Les pays en développement ont donc beaucoup à gagner de l’amélioration de la transparence de la dette. Dans cette optique, il leur faut : investir de manière à disposer des capacités et des systèmes nécessaires pour produire des données d’endettement exactes. Il convient notamment de résoudre les problèmes opérationnels qui entravent la publication régulière de rapports exhaustifs sur la dette. Des publications annuelles doivent faire état des statistiques de base sur la dette publique et la dette garantie par l’État pour l’ensemble des administrations publiques, et inclure des informations sur les différents titres de créance. Elles doivent comprendre une définition de la dette publique conforme aux normes internationales; faire en sorte que le cadre juridique incite davantage à la transparence. Le cadre juridique de gestion de la dette doit définir clairement les modalités d’autorisation d’endettement et imposer la publication des informations relatives à la dette publique en en précisant la teneur et la fréquence. Ce cadre doit aussi comprendre la liste des instruments d’emprunt, transactions et sources de financement autorisés et prévoir des audits périodiques de l’encours de la dette; adopter des mécanismes fondés sur le marché pour l’émission de la dette intérieure. Pour encourager les réformes sur ce point, la Banque mondiale a récemment lancé un outil de suivi de la transparence des émissions de titres publics; appliquer un processus rigoureux d’analyse et de contrôle de l’approbation et de la mise en œuvre des prêts adossés à des ressources naturelles. Celui-ci devra comprendre les étapes suivantes : 1. évaluer avec soin l’effet sur la viabilité; 2. vérifier que les conditions proposées tiennent bien compte de la valeur de la garantie; 3. s’assurer que les composantes juridiques et techniques de la structure proposée sont correctement prises en compte; 4. évaluer avec soin l’éventuel impact de l’octroi d’une garantie sur d’autres financements, compte tenu de la stratégie nationale de gestion de la dette.

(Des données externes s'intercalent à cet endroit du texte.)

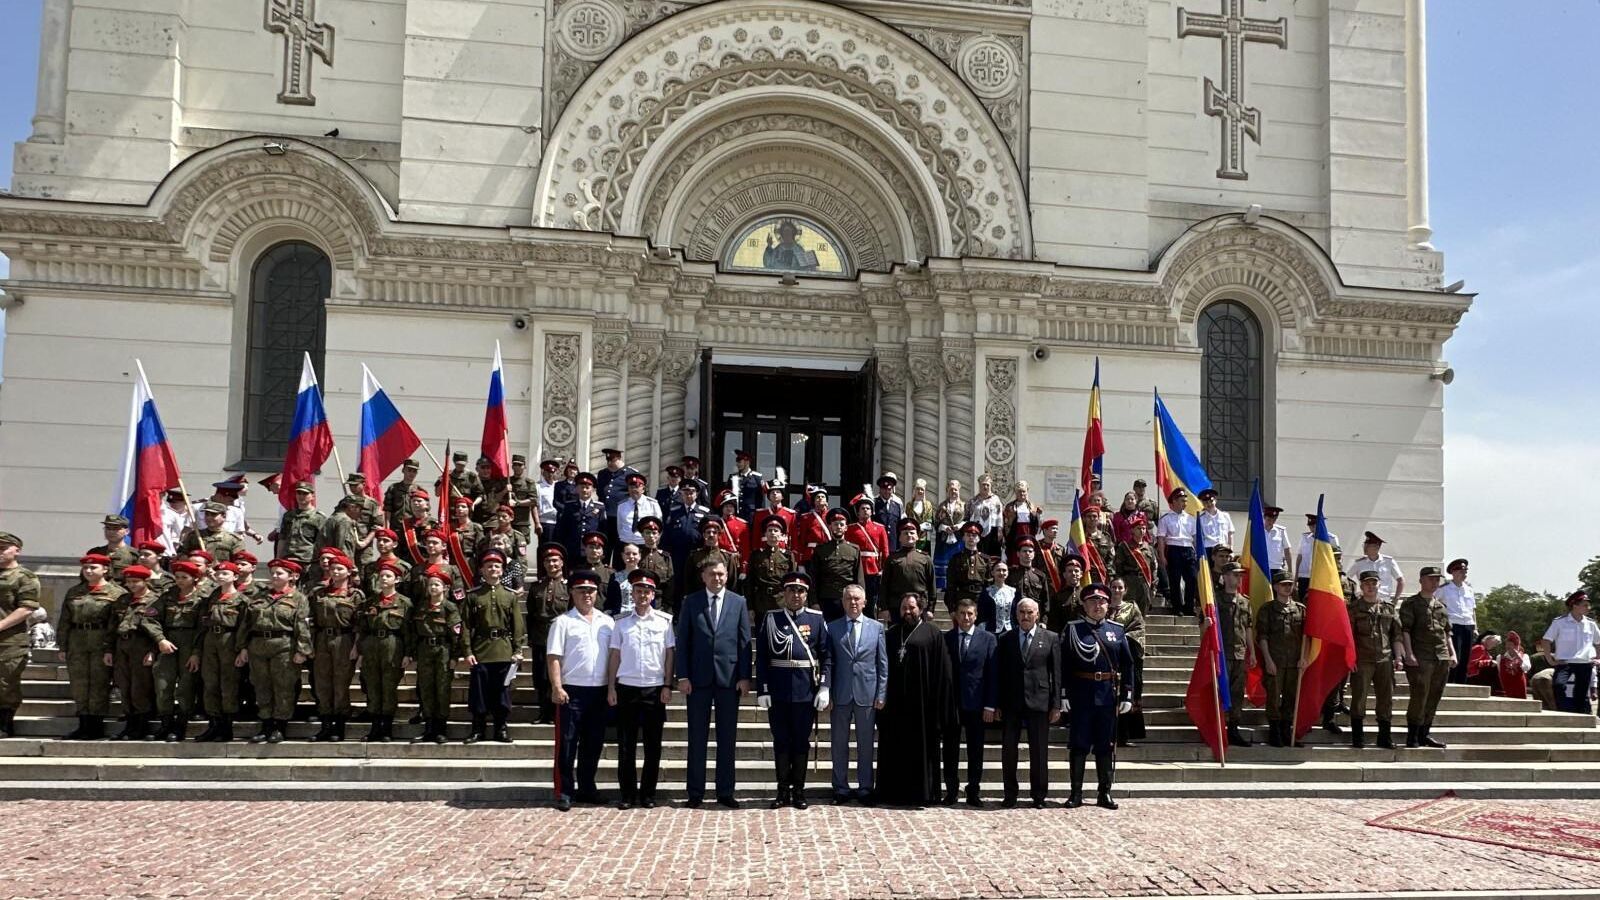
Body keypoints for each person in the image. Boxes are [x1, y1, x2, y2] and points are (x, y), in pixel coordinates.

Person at [674, 558, 752, 808]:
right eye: (712, 574)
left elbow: (744, 642)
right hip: (697, 681)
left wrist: (744, 676)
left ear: (727, 576)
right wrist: (682, 676)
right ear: (704, 577)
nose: (717, 578)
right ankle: (695, 792)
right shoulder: (691, 601)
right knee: (697, 738)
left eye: (720, 574)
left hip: (729, 680)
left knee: (727, 738)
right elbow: (683, 640)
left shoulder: (738, 602)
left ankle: (725, 791)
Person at [755, 571, 829, 809]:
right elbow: (764, 656)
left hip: (805, 691)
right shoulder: (771, 618)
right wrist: (763, 689)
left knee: (800, 742)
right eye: (791, 590)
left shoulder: (817, 619)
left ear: (806, 595)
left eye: (801, 591)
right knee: (781, 741)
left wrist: (824, 687)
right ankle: (781, 790)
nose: (796, 595)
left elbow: (826, 656)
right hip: (778, 690)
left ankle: (799, 790)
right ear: (783, 593)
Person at [876, 591, 956, 807]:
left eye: (911, 608)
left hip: (923, 706)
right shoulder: (892, 634)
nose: (907, 612)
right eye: (904, 608)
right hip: (895, 705)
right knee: (894, 749)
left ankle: (922, 794)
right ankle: (893, 793)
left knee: (921, 751)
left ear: (920, 609)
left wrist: (940, 705)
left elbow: (943, 673)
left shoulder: (933, 634)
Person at [1061, 584, 1136, 809]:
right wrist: (1063, 693)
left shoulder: (1116, 630)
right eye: (1092, 601)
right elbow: (1064, 664)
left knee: (1106, 745)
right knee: (1079, 744)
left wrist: (1127, 695)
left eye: (1102, 601)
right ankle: (1076, 793)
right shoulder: (1073, 629)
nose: (1098, 605)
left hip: (1107, 696)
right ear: (1084, 605)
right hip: (1081, 694)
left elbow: (1128, 664)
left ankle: (1104, 792)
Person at [547, 569, 615, 811]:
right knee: (567, 743)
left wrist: (611, 687)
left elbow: (613, 658)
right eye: (581, 590)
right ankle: (565, 790)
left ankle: (587, 787)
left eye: (591, 590)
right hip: (571, 691)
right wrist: (557, 686)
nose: (587, 594)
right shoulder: (563, 622)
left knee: (593, 743)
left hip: (598, 691)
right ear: (572, 593)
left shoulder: (607, 622)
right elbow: (554, 657)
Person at [607, 571, 674, 809]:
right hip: (627, 688)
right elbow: (615, 655)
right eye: (638, 591)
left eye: (647, 591)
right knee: (626, 746)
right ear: (632, 594)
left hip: (654, 690)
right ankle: (627, 794)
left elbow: (669, 656)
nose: (643, 595)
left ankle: (648, 794)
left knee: (652, 746)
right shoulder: (621, 623)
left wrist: (667, 685)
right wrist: (611, 686)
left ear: (653, 595)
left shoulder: (664, 622)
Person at [823, 584, 887, 805]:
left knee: (866, 744)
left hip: (867, 694)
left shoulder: (876, 628)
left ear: (865, 602)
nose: (853, 602)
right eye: (849, 598)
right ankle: (840, 788)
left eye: (857, 599)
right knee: (839, 743)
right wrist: (827, 691)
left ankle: (865, 788)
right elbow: (827, 663)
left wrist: (881, 693)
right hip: (840, 694)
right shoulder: (831, 627)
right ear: (842, 602)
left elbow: (882, 664)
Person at [996, 597, 1060, 808]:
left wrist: (1057, 704)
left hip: (1039, 701)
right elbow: (1001, 673)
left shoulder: (1050, 638)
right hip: (1012, 701)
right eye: (1022, 612)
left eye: (1029, 613)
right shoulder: (1006, 639)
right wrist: (997, 703)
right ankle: (1010, 794)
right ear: (1016, 614)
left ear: (1037, 614)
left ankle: (1039, 794)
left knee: (1039, 751)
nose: (1025, 616)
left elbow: (1056, 674)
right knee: (1009, 751)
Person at [238, 559, 311, 744]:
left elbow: (302, 626)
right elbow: (246, 624)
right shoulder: (259, 596)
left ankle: (280, 725)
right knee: (261, 685)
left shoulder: (298, 598)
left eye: (280, 573)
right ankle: (266, 724)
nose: (275, 576)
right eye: (273, 573)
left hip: (284, 645)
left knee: (283, 685)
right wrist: (242, 647)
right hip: (258, 645)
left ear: (291, 577)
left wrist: (302, 650)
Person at [59, 553, 126, 739]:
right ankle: (83, 723)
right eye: (86, 568)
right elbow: (65, 620)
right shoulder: (74, 591)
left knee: (99, 683)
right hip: (77, 640)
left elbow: (116, 624)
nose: (88, 571)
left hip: (101, 640)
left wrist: (110, 649)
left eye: (93, 567)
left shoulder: (116, 593)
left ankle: (96, 725)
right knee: (79, 683)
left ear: (105, 569)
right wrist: (63, 646)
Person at [461, 552, 526, 744]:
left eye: (497, 566)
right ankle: (478, 729)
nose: (493, 569)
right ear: (482, 570)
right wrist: (467, 651)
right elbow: (465, 625)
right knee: (479, 692)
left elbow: (517, 625)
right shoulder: (473, 595)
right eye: (488, 566)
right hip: (480, 650)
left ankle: (501, 728)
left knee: (502, 692)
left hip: (504, 650)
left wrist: (518, 649)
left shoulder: (510, 596)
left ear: (502, 570)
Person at [942, 597, 997, 806]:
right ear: (955, 615)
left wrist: (990, 705)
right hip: (953, 704)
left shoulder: (988, 639)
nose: (966, 617)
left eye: (970, 614)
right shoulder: (946, 639)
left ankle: (973, 790)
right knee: (950, 749)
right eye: (962, 613)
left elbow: (992, 674)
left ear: (976, 616)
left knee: (976, 750)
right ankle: (951, 790)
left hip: (977, 704)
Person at [306, 551, 363, 742]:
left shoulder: (355, 595)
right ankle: (325, 724)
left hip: (344, 640)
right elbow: (311, 620)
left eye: (340, 569)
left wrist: (357, 646)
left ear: (348, 572)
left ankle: (339, 726)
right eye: (333, 569)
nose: (336, 571)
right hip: (322, 639)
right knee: (322, 683)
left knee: (340, 684)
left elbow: (359, 624)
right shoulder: (318, 593)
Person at [191, 561, 249, 742]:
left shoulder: (242, 600)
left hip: (229, 641)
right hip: (210, 641)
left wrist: (242, 649)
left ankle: (226, 726)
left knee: (228, 684)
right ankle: (214, 723)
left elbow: (245, 627)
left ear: (235, 577)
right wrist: (196, 651)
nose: (220, 576)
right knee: (210, 683)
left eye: (225, 573)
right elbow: (201, 627)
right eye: (218, 573)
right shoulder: (210, 599)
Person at [407, 563, 464, 745]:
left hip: (443, 651)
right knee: (426, 689)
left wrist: (455, 656)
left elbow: (456, 634)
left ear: (446, 588)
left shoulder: (449, 608)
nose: (433, 588)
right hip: (425, 650)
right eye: (431, 584)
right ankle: (429, 727)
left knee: (441, 689)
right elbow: (414, 632)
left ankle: (441, 728)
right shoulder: (421, 607)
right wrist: (411, 653)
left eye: (437, 585)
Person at [1346, 570, 1403, 749]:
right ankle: (1358, 737)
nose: (1371, 587)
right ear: (1361, 586)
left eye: (1374, 583)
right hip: (1362, 659)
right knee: (1359, 698)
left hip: (1384, 659)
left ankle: (1384, 736)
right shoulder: (1354, 609)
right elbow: (1349, 637)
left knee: (1386, 699)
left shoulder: (1388, 608)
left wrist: (1399, 657)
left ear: (1379, 585)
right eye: (1367, 584)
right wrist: (1350, 659)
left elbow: (1396, 635)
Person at [1398, 565, 1454, 748]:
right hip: (1421, 656)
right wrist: (1409, 654)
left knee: (1434, 696)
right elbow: (1405, 630)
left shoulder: (1441, 606)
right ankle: (1412, 735)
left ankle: (1425, 733)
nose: (1434, 582)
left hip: (1441, 657)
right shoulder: (1411, 604)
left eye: (1437, 579)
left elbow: (1446, 633)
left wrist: (1452, 653)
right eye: (1430, 579)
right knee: (1419, 696)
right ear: (1421, 580)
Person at [152, 558, 204, 741]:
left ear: (194, 579)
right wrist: (160, 639)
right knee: (163, 685)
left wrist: (196, 653)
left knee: (186, 687)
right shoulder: (167, 596)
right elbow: (150, 619)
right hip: (168, 642)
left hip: (189, 644)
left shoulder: (202, 599)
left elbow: (202, 628)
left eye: (184, 577)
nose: (180, 580)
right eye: (178, 577)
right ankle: (165, 724)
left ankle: (180, 726)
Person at [111, 565, 164, 740]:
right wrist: (107, 650)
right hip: (122, 644)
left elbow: (159, 628)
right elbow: (112, 626)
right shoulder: (123, 600)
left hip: (142, 645)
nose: (131, 585)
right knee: (124, 685)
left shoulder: (155, 600)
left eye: (135, 581)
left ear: (146, 581)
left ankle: (142, 724)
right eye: (129, 582)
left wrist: (153, 651)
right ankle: (130, 723)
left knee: (140, 687)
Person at [0, 531, 42, 738]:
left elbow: (26, 607)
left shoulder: (25, 577)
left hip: (10, 641)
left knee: (5, 682)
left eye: (3, 548)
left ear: (16, 550)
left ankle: (4, 723)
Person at [1257, 569, 1305, 748]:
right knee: (1274, 698)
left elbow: (1306, 637)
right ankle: (1274, 731)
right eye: (1283, 585)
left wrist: (1304, 658)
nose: (1287, 588)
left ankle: (1287, 731)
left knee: (1291, 698)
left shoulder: (1300, 609)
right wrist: (1268, 660)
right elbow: (1262, 636)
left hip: (1294, 662)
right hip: (1275, 660)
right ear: (1276, 587)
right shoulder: (1267, 609)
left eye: (1290, 585)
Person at [526, 544, 570, 725]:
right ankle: (544, 712)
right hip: (541, 637)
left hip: (562, 638)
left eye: (555, 561)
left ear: (561, 563)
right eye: (548, 561)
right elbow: (530, 614)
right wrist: (530, 638)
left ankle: (558, 712)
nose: (551, 564)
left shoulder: (569, 586)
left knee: (560, 675)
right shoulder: (536, 587)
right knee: (542, 677)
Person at [1212, 562, 1254, 747]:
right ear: (1225, 576)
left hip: (1240, 653)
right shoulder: (1216, 599)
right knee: (1221, 692)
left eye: (1240, 575)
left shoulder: (1245, 601)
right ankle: (1218, 729)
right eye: (1235, 575)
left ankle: (1234, 729)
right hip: (1222, 653)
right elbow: (1207, 627)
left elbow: (1248, 628)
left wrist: (1251, 652)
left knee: (1237, 694)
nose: (1238, 578)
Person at [1539, 591, 1600, 716]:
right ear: (1575, 605)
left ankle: (1579, 719)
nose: (1588, 608)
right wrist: (1550, 660)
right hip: (1565, 662)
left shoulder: (1591, 624)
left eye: (1588, 605)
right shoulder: (1560, 622)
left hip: (1584, 663)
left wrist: (1598, 658)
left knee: (1581, 694)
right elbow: (1546, 641)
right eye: (1585, 605)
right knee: (1558, 686)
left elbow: (1598, 643)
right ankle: (1563, 712)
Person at [1106, 576, 1146, 747]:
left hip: (1127, 657)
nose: (1116, 590)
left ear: (1125, 590)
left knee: (1126, 696)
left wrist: (1121, 639)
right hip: (1107, 659)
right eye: (1113, 587)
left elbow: (1139, 629)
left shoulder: (1131, 608)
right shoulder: (1102, 607)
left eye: (1119, 587)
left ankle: (1124, 735)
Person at [808, 509, 863, 622]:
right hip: (825, 600)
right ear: (830, 527)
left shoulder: (854, 550)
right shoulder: (820, 550)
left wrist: (860, 600)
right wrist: (814, 602)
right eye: (835, 524)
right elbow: (814, 578)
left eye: (841, 524)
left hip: (847, 600)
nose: (838, 527)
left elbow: (859, 579)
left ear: (846, 528)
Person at [846, 496, 890, 616]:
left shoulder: (880, 528)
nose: (865, 510)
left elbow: (884, 551)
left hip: (873, 569)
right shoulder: (850, 529)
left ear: (872, 511)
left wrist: (883, 568)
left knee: (871, 601)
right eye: (862, 508)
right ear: (858, 512)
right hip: (857, 567)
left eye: (868, 508)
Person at [1156, 489, 1197, 616]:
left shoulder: (1191, 519)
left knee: (1192, 579)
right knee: (1175, 580)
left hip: (1188, 550)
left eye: (1185, 501)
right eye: (1181, 501)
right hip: (1174, 549)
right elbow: (1161, 539)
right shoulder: (1165, 519)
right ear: (1174, 501)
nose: (1184, 504)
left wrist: (1196, 553)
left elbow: (1195, 538)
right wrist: (1162, 556)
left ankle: (1189, 606)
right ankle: (1177, 607)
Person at [744, 518, 795, 621]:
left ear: (781, 535)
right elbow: (749, 583)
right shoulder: (756, 555)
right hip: (761, 603)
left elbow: (791, 582)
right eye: (770, 530)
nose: (773, 533)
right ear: (765, 534)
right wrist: (750, 607)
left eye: (776, 531)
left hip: (781, 603)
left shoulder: (787, 556)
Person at [883, 518, 935, 613]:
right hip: (896, 606)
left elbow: (932, 586)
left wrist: (931, 609)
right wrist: (884, 608)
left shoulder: (925, 558)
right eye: (905, 533)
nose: (909, 535)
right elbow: (884, 585)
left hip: (920, 605)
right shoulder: (892, 559)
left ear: (917, 537)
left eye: (912, 533)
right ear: (899, 538)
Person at [1438, 558, 1476, 683]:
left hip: (1468, 624)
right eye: (1461, 570)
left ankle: (1461, 683)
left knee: (1466, 658)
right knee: (1455, 656)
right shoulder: (1444, 588)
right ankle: (1450, 682)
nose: (1464, 573)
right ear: (1453, 572)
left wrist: (1475, 627)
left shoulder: (1469, 589)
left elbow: (1472, 610)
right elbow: (1435, 605)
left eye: (1465, 571)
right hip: (1453, 624)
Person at [271, 481, 325, 571]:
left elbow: (322, 543)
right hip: (288, 560)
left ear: (312, 496)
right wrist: (278, 560)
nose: (301, 496)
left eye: (305, 493)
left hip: (308, 562)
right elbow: (282, 539)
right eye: (299, 493)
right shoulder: (289, 515)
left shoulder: (319, 517)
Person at [942, 522, 992, 615]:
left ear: (978, 538)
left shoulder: (985, 559)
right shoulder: (956, 559)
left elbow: (989, 584)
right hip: (962, 598)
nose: (971, 538)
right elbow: (950, 585)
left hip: (980, 599)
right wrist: (952, 608)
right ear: (963, 538)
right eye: (968, 535)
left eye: (974, 535)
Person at [1114, 514, 1158, 613]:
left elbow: (1153, 567)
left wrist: (1154, 586)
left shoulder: (1149, 548)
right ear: (1132, 530)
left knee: (1143, 611)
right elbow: (1118, 567)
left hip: (1144, 582)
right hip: (1130, 581)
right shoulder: (1124, 546)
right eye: (1139, 528)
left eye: (1144, 528)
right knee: (1128, 611)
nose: (1142, 531)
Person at [615, 472, 662, 563]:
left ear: (643, 489)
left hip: (644, 545)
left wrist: (654, 544)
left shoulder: (652, 504)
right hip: (625, 545)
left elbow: (659, 527)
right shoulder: (622, 505)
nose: (633, 490)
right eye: (631, 487)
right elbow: (619, 527)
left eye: (636, 487)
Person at [1347, 531, 1404, 602]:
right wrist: (1353, 595)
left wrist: (1396, 598)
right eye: (1364, 545)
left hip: (1385, 600)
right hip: (1365, 601)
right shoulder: (1359, 563)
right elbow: (1347, 579)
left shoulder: (1388, 561)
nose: (1364, 548)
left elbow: (1400, 580)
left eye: (1367, 546)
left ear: (1376, 547)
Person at [87, 515, 138, 579]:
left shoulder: (134, 555)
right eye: (108, 528)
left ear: (127, 531)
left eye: (115, 528)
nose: (111, 532)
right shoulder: (95, 553)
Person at [965, 475, 1003, 556]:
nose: (985, 487)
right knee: (978, 554)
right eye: (983, 484)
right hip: (977, 531)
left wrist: (1000, 530)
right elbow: (967, 517)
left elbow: (999, 516)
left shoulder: (996, 499)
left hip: (993, 531)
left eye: (987, 485)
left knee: (992, 555)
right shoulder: (973, 501)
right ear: (979, 485)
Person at [978, 560, 1018, 635]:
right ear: (992, 573)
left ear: (1008, 573)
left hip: (1011, 631)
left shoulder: (1014, 592)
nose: (1001, 573)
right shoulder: (986, 592)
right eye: (998, 570)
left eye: (1004, 570)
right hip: (991, 631)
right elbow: (981, 614)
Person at [1000, 480, 1042, 550]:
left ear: (1027, 492)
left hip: (1028, 533)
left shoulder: (1032, 506)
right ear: (1016, 493)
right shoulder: (1010, 506)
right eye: (1019, 491)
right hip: (1015, 534)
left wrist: (1038, 514)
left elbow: (1036, 522)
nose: (1022, 493)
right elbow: (1005, 523)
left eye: (1024, 491)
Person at [382, 459, 424, 527]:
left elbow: (424, 512)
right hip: (396, 527)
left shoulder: (420, 490)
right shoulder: (393, 488)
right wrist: (387, 528)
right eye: (409, 470)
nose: (411, 473)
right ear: (403, 470)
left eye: (414, 471)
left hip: (413, 529)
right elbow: (388, 511)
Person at [871, 473, 905, 551]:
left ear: (893, 489)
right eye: (884, 489)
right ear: (880, 489)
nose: (887, 492)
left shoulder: (897, 504)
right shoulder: (874, 504)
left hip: (893, 546)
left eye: (889, 489)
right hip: (878, 545)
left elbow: (900, 525)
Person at [1499, 631, 1531, 699]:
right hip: (1506, 687)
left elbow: (1526, 668)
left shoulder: (1524, 656)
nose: (1508, 646)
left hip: (1519, 687)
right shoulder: (1500, 657)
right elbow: (1499, 671)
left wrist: (1519, 658)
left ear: (1516, 646)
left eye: (1511, 644)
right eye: (1507, 644)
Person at [904, 478, 934, 553]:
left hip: (924, 539)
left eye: (922, 489)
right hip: (911, 537)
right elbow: (907, 521)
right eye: (918, 489)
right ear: (914, 490)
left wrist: (920, 527)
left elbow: (929, 522)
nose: (920, 491)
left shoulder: (928, 505)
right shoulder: (909, 505)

L’amélioration de la transparence n’incombe toutefois pas uniquement aux gouvernements des pays emprunteurs. Les créanciers peuvent aussi favoriser des pratiques de financement plus transparentes en donnant des informations détaillées sur leur propre portefeuille de prêts. Il leur incombe de limiter le recours aux clauses de confidentialité et de proscrire le secret. Ils se doivent de publier des informations détaillées sur les portefeuilles de prêts, comme le préconisent les directives opérationnelles du G20 pour un financement durable.

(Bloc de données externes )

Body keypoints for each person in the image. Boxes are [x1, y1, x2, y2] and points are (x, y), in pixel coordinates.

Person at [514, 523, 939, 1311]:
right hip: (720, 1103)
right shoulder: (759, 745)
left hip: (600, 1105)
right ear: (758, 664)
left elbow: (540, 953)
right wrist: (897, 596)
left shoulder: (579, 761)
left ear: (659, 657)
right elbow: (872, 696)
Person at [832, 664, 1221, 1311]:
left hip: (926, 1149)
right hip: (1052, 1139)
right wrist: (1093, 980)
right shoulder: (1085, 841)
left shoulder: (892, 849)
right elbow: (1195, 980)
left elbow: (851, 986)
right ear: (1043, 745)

Les institutions financières internationales ont aussi un rôle essentiel à jouer en matière de transparence et de viabilité de la dette. Il nous semble, en effet, qu’il faudrait normaliser et consolider les pratiques de recueil des données à l’échelle mondiale. Par le biais d’une palette d’outils, la Banque mondiale promeut les réformes en fournissant des évaluations régulières du respect par les pays des normes internationales dans les domaines statistiques et comptables.
À la suite de la pandémie de Covid-19, nous ne saurions rester les bras croisés face aux problèmes de transparence de la dette dans les pays en développement. C’est maintenant qu’il faut agir.